There are many beaches and they are all numbered in case you need to find a specific one (Paal X). If you're lucky, you might see wild seals on the beaches. There's a beautiful red lighthouse at the tip of the island, but you need a bit more time (or a bike without a flat to see it).
Hiking, Dunes, and Heather
The National Park Dunes of Texel is the main place to see the dunes, but you'll see them all over along the west side of the island. The heather is in bloom all summer as well as slightly earlier (call to ask!). The heather is very dreamy and it is easy to locate it once you're on the west side of the island. I found it very dreamy.
The roads are set up for bicyclists and cars although cars are very respectful of bikes. You'll cruise through adorable small towns with many sheep, past heather covered dunes, through forests, and to the beginning of the beach. Some people drive, but biking is a sport here for a reason.
Check that your bike is in good condition prior to going as there's only two shops on the Island and they are both far from the ferry drop-off point. (Don't ride on a flat...)
It is very family friendly although I was impressed with how much information they gave about the lives of the seals. The seal pictured was one of the babies who lost his mother that they were preparing to release back into the Wadden Sea after learning to eat fish. You can even see into the hospital ward and I promise, the baby seals are adorable.

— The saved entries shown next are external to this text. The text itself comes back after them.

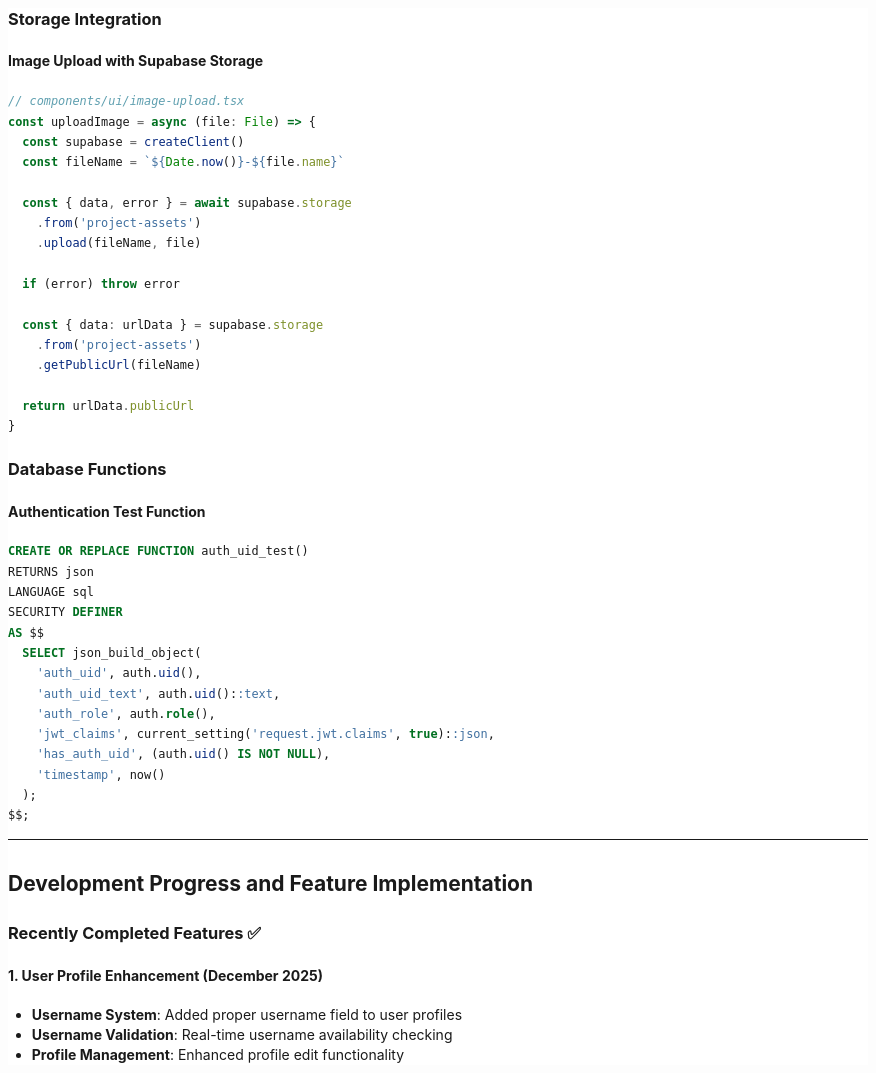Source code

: ### Storage Integration

#### Image Upload with Supabase Storage
```typescript
// components/ui/image-upload.tsx
const uploadImage = async (file: File) => {
  const supabase = createClient()
  const fileName = `${Date.now()}-${file.name}`
  
  const { data, error } = await supabase.storage
    .from('project-assets')
    .upload(fileName, file)
    
  if (error) throw error
  
  const { data: urlData } = supabase.storage
    .from('project-assets')
    .getPublicUrl(fileName)
    
  return urlData.publicUrl
}
```

### Database Functions

#### Authentication Test Function
```sql
CREATE OR REPLACE FUNCTION auth_uid_test()
RETURNS json
LANGUAGE sql
SECURITY DEFINER
AS $$
  SELECT json_build_object(
    'auth_uid', auth.uid(),
    'auth_uid_text', auth.uid()::text,
    'auth_role', auth.role(),
    'jwt_claims', current_setting('request.jwt.claims', true)::json,
    'has_auth_uid', (auth.uid() IS NOT NULL),
    'timestamp', now()
  );
$$;
```

---

## Development Progress and Feature Implementation

### Recently Completed Features ✅

#### **1. User Profile Enhancement (December 2025)**
- **Username System**: Added proper username field to user profiles
- **Username Validation**: Real-time username availability checking
- **Profile Management**: Enhanced profile edit functionality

I'm quite obsessed with seals as is J, so after walking up and down the beaches looking for wild seals (and failing), we ended up here. Doing good feels good too.
Beer / Tesseltje'
Look for bottles of Tesseltje' Likorette. It is named in honor of a enlightenment era figure, Maria Tesselschade Roemer Vissche, who was a member of Muiderkring intellectual circle that met at the Muiderslot castle. The name Tesseltje' is a nickname bestowed on her as she lived in Texel. The Likorette is a very sweet spiced liqueur that can only be bought on Texel or at the Muiderslot castle. It does not list its ingredients (still a secret).
Cute Small Towns
Most visitors stay within the towns where you'll find the basics: a supermarket, a bike shop, cafes to sip coffee/beer in, and houses available for rent. These towns are so small that you can see farmland all around you, but it's part of the charm. We enjoyed just getting lost on the small streets admiring the flower boxes.
If you're not a vegetarian, the Bij Jef restaurant is the only Michelin Star restaurant on the Island and it serves locally sourced ingredients. On a budget, you can head to the nearby supermarket to make a picnic by the dunes or by the beach.
Getting There & Staying There
You'll find many options in terms of accommodations, but it is very hard to find something last minute in summer. Many places require at least 3-7 nights stay (as many Dutch families go for 1-2 weeks) although it's possible to find camping as well as inexpensive airbnbs if you book at least a month in advance. The market is a bit competitive (expect at least 100 euros a night for a bungalow).
Den Helder is a nice Dutch town with some surprisingly good food. They are redoing a block of former factories (you'll pass this on your way to the ferry) into a cultural center with restaurants and other attractions. We found a delicious Moroccan restaurant called Kunst & Kitchen with beautiful art decorations.